Historical Perspective
The Emissaries have been active in South Africa since the early 1970s. In 1978, when the Hohenort Hotel was advertised for sale, an enthusiastic group of young Emissaries, keen to be of service took up the challenge of owning and running a somewhat run down commercial hideaway hotel and transformed it into a popular tourist hotel and conference centre.
The emissary in residence management team, committed to demonstrating the power of spiritual agreement in action, created an atmosphere of loving respect, and were soon ready to extend a warm welcome with a proficient level of customer service.
The Hohenort Hotel business in association with the adjoining Gate House Centre provided a true space of home for Emissaries to serve the awakening spiritual consciousness stirring in South Africa and in the world at large.
Highlights of those early years, included a much loved dinner/concert venue and meeting place for jazz enthusiasts featuring Cape Town’s finest classical and jazz musicians. The first multi-racial weekend jazz festival held in South Africa during the repressive apartheid era, was held at the hotel while at the same time, hotel staff quarters were often prey to police raids and pass law immigration checks.

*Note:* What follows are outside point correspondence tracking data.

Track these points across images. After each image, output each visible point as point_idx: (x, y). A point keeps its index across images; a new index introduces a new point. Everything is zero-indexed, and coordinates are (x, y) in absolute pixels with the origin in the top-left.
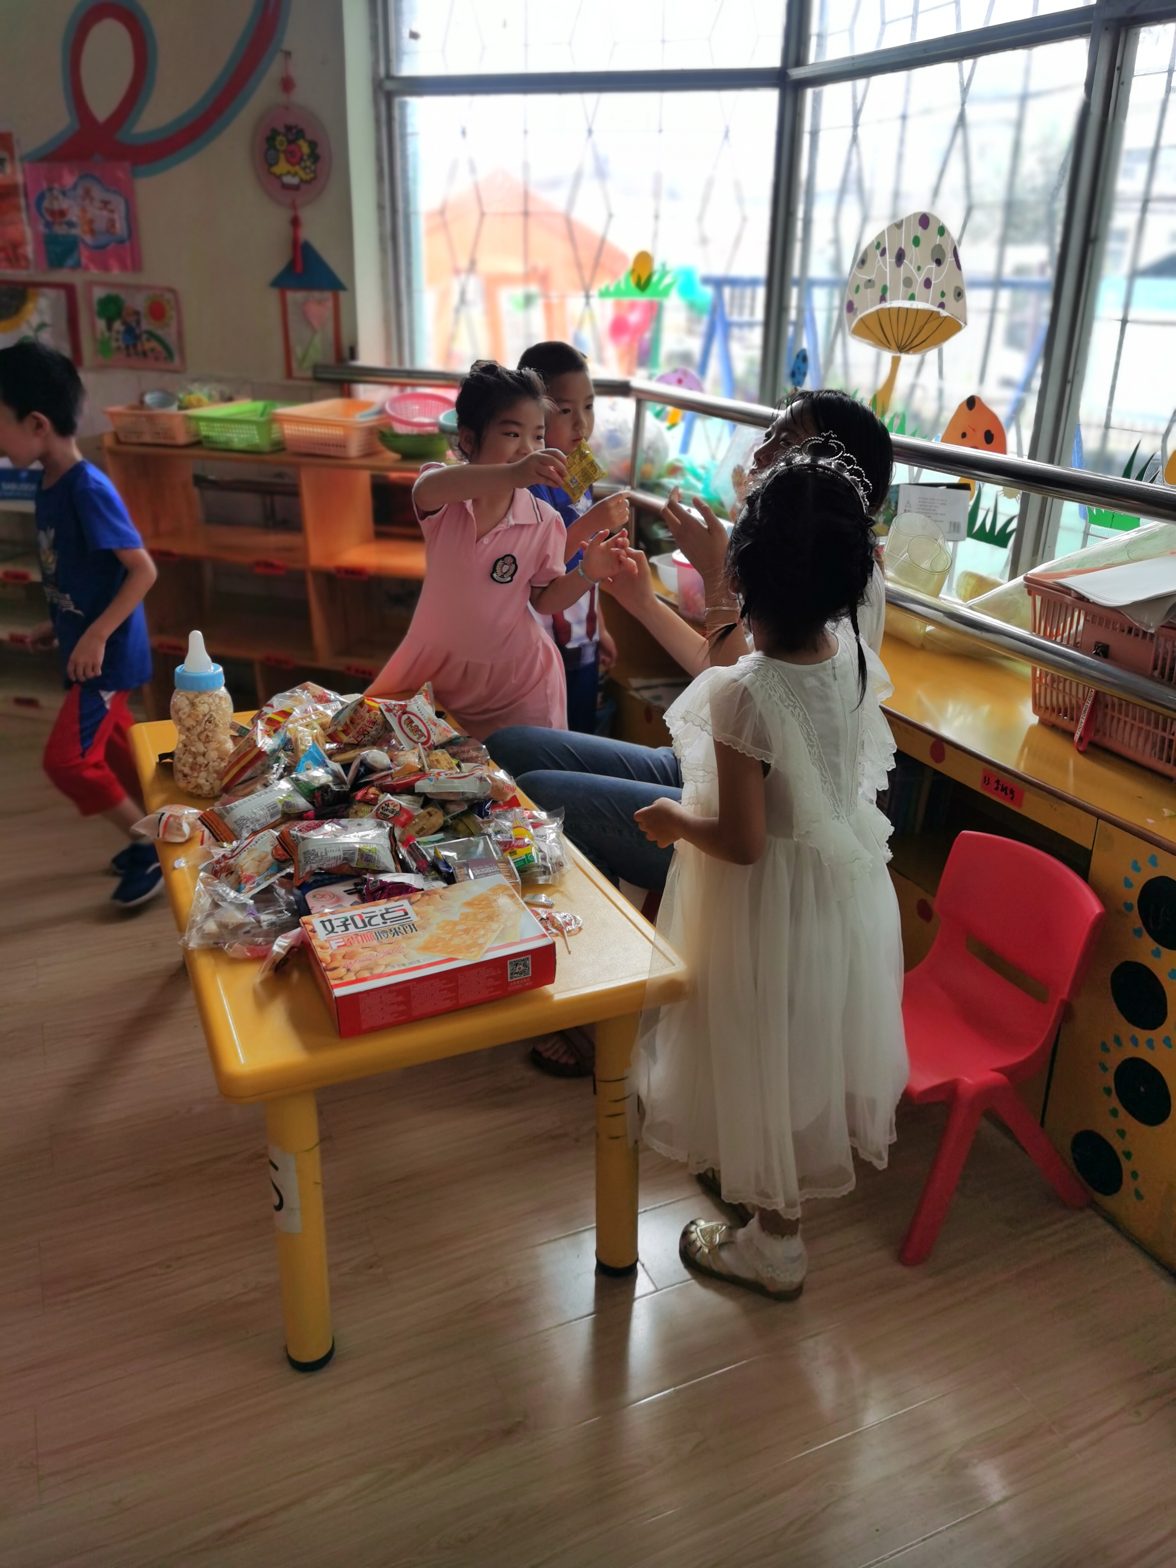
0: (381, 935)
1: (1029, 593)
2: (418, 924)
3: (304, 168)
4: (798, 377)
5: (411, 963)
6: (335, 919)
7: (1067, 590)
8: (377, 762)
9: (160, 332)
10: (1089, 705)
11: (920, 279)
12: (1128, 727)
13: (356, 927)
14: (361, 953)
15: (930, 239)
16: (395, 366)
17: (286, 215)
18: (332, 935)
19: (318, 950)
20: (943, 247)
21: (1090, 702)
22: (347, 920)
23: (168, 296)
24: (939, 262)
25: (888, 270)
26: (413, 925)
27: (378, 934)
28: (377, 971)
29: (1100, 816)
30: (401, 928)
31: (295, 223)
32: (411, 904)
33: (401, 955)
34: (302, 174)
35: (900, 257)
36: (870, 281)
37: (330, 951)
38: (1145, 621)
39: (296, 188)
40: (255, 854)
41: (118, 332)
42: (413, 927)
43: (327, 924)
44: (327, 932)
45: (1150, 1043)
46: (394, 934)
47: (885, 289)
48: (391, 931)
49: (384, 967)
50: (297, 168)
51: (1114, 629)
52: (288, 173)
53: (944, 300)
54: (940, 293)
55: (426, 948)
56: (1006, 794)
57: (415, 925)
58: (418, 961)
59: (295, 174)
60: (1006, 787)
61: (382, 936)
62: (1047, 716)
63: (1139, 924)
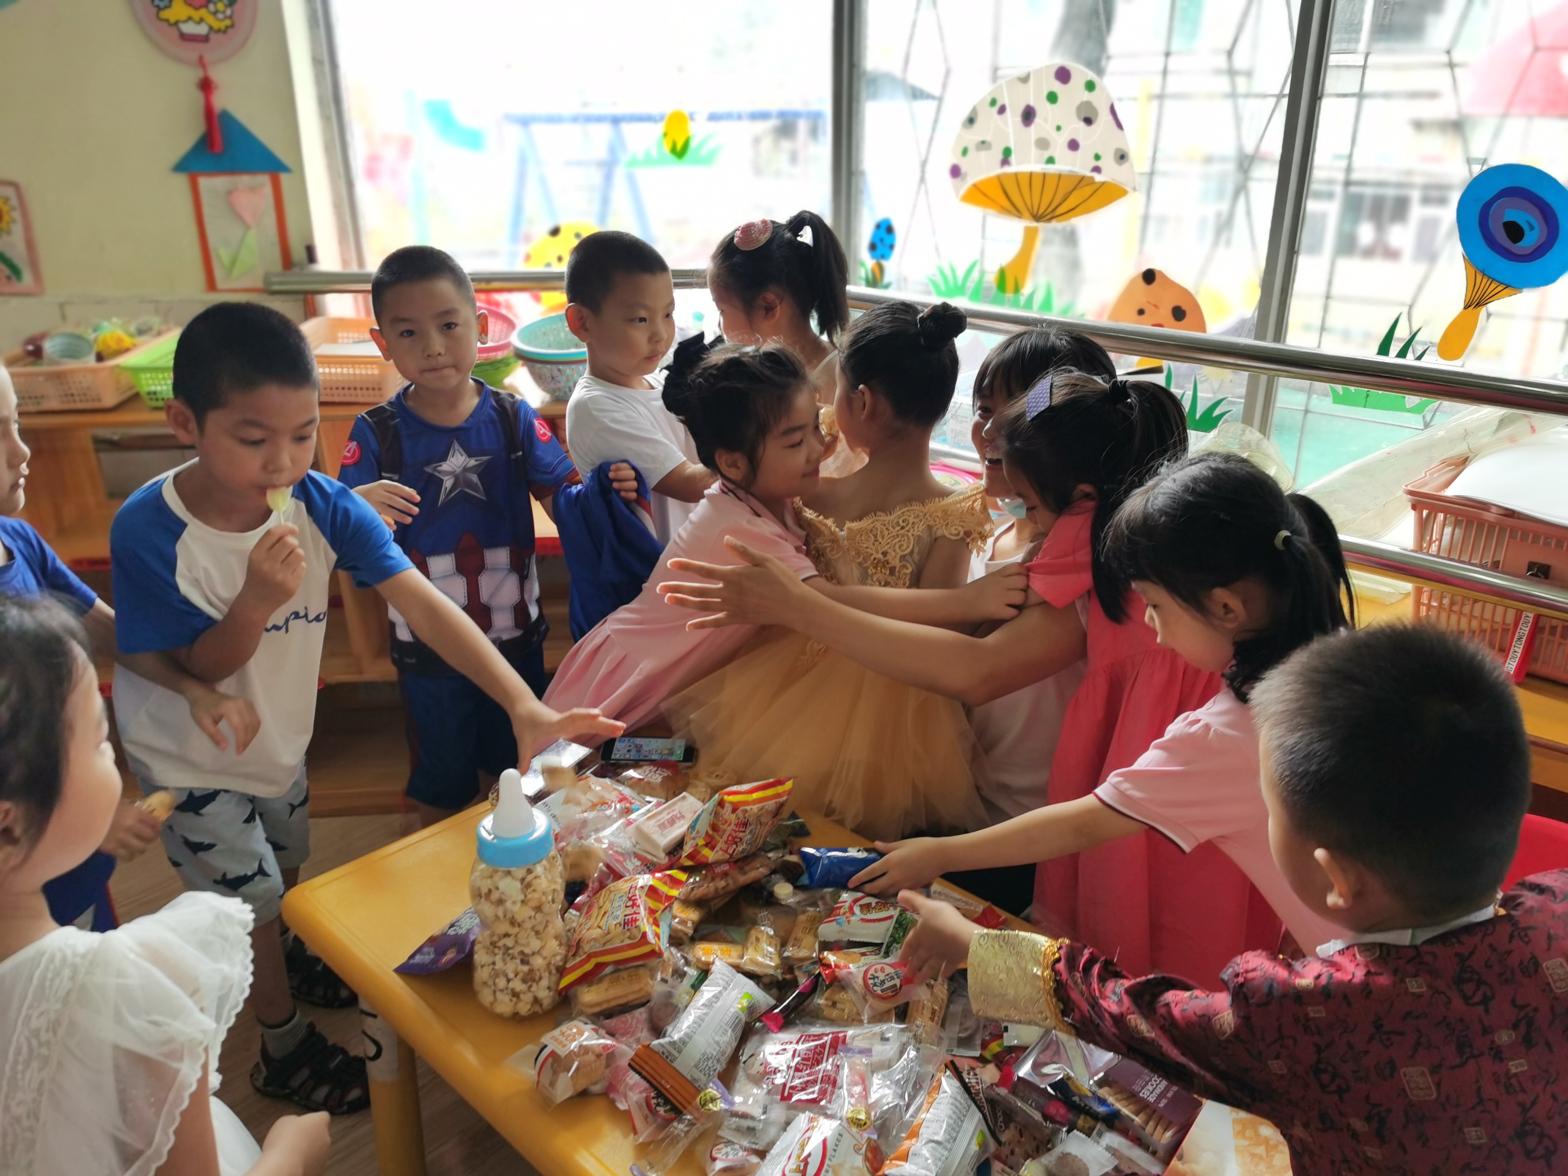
1: (1414, 507)
3: (215, 13)
4: (880, 249)
10: (1526, 633)
11: (1060, 143)
15: (1074, 94)
17: (191, 76)
20: (1094, 104)
24: (1088, 121)
25: (1011, 130)
31: (206, 86)
34: (210, 20)
35: (1028, 115)
36: (983, 142)
39: (205, 39)
47: (1007, 152)
50: (203, 12)
51: (1558, 547)
52: (190, 19)
53: (1099, 163)
54: (1092, 156)
59: (201, 20)
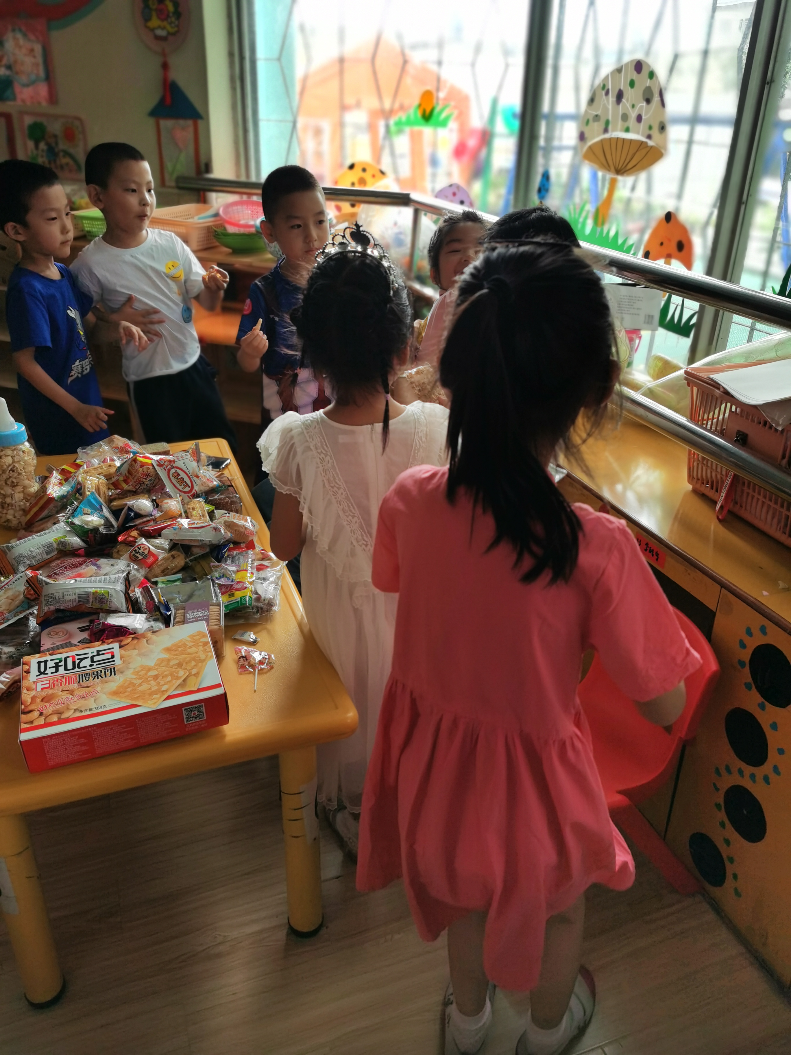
0: (84, 677)
1: (688, 384)
2: (119, 667)
3: (170, 23)
4: (543, 192)
5: (98, 708)
6: (51, 660)
7: (717, 385)
8: (141, 510)
9: (72, 151)
10: (729, 483)
11: (633, 115)
12: (760, 503)
13: (66, 669)
14: (60, 696)
15: (643, 81)
16: (243, 179)
17: (158, 61)
18: (43, 676)
19: (25, 691)
20: (653, 89)
21: (730, 480)
22: (60, 661)
23: (77, 123)
24: (648, 101)
25: (610, 107)
26: (114, 668)
27: (81, 677)
28: (64, 716)
29: (723, 585)
30: (103, 671)
31: (165, 66)
32: (121, 647)
33: (92, 700)
34: (168, 27)
35: (620, 96)
36: (597, 116)
37: (33, 693)
38: (776, 418)
39: (165, 39)
40: (10, 593)
41: (43, 151)
42: (113, 671)
43: (42, 665)
44: (39, 674)
45: (753, 777)
46: (95, 676)
47: (607, 123)
48: (94, 673)
49: (73, 711)
50: (165, 23)
51: (753, 421)
52: (159, 27)
53: (651, 132)
54: (647, 127)
55: (115, 693)
56: (653, 555)
57: (116, 669)
58: (105, 706)
59: (164, 28)
60: (653, 550)
61: (84, 679)
62: (698, 486)
63: (749, 679)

Long before the green environmental movement, the Hohenort established itself as a venue for leading edge conferences, public speakers and workshops offered by renowned figures including Laurens Van Der Post, world famous psychologist Carl Rogers, reflexology pioneer Wayne Dyer, Open Space visionary, Owen Harrison along with many others.

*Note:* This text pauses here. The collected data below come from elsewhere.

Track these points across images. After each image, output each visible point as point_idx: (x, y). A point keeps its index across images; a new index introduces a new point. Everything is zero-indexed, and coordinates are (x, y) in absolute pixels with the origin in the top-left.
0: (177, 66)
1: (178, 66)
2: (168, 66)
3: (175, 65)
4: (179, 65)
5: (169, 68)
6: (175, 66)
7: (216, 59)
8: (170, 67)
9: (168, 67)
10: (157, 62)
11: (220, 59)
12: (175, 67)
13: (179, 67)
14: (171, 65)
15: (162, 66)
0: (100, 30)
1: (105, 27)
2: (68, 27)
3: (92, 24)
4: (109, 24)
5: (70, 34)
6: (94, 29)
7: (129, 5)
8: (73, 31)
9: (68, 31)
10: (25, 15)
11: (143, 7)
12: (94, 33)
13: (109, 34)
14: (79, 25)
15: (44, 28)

The Emissaries offered their own spiritual education seminars, classes and workshops. These programmes were created to inspire a newly awakening consciousness around living a spiritually oriented radiant life, focused on personal leadership and service for the larger good.

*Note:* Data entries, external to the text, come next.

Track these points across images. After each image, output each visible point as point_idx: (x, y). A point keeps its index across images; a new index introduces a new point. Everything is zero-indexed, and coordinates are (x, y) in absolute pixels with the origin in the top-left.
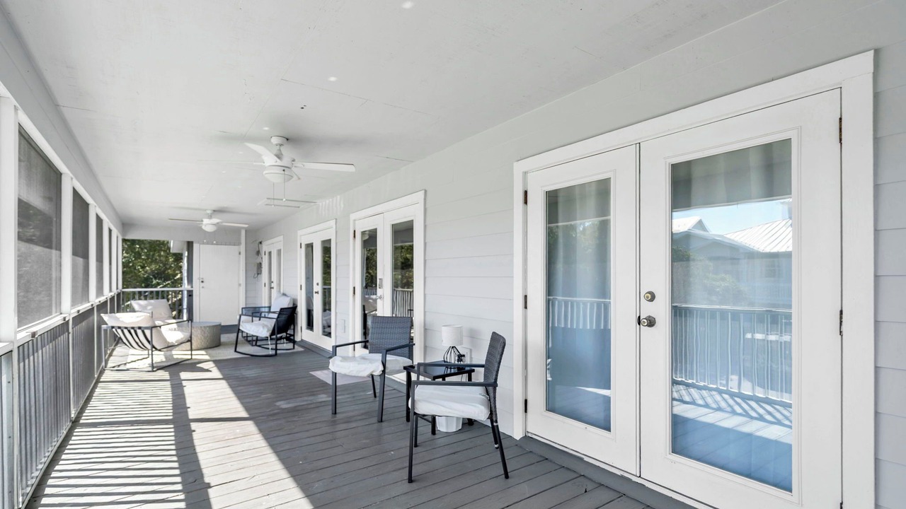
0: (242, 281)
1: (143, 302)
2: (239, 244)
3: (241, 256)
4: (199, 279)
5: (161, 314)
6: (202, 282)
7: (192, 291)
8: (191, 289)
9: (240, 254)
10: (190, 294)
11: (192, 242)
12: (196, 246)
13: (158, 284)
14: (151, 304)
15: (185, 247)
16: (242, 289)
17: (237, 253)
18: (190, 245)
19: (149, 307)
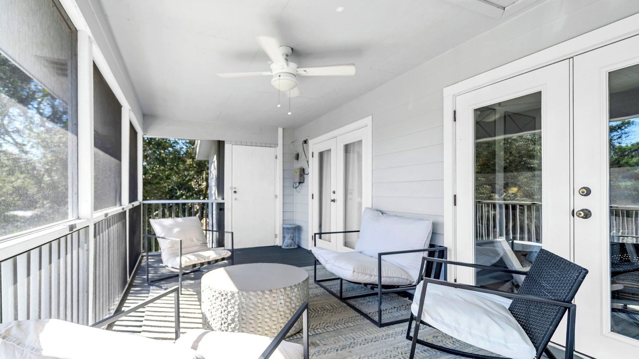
0: (279, 191)
1: (168, 222)
2: (276, 145)
3: (278, 160)
4: (231, 188)
5: (192, 241)
6: (235, 192)
7: (223, 204)
8: (221, 201)
9: (276, 158)
10: (221, 208)
11: (223, 142)
12: (227, 147)
13: (182, 195)
14: (177, 225)
15: (214, 148)
16: (279, 202)
17: (274, 157)
18: (220, 146)
19: (176, 230)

The Hohenort developed as a thriving conference centre and safe haven for multicultural healing, holding true to a vision for the time to come that would supplant the cruelly repressive apartheid era.
Weekly interfaith meetings were held over a number of years, hosted by a much loved and respected Xhosa speaking elder, Peggy Norton. Her home welcomed our hotel staff as well as a number of domestic workers and gardeners in and around local neighborhood.
In 1991, after 14 wonderful years of service, the Hohenort Hotel was sold – and a new era of service commenced.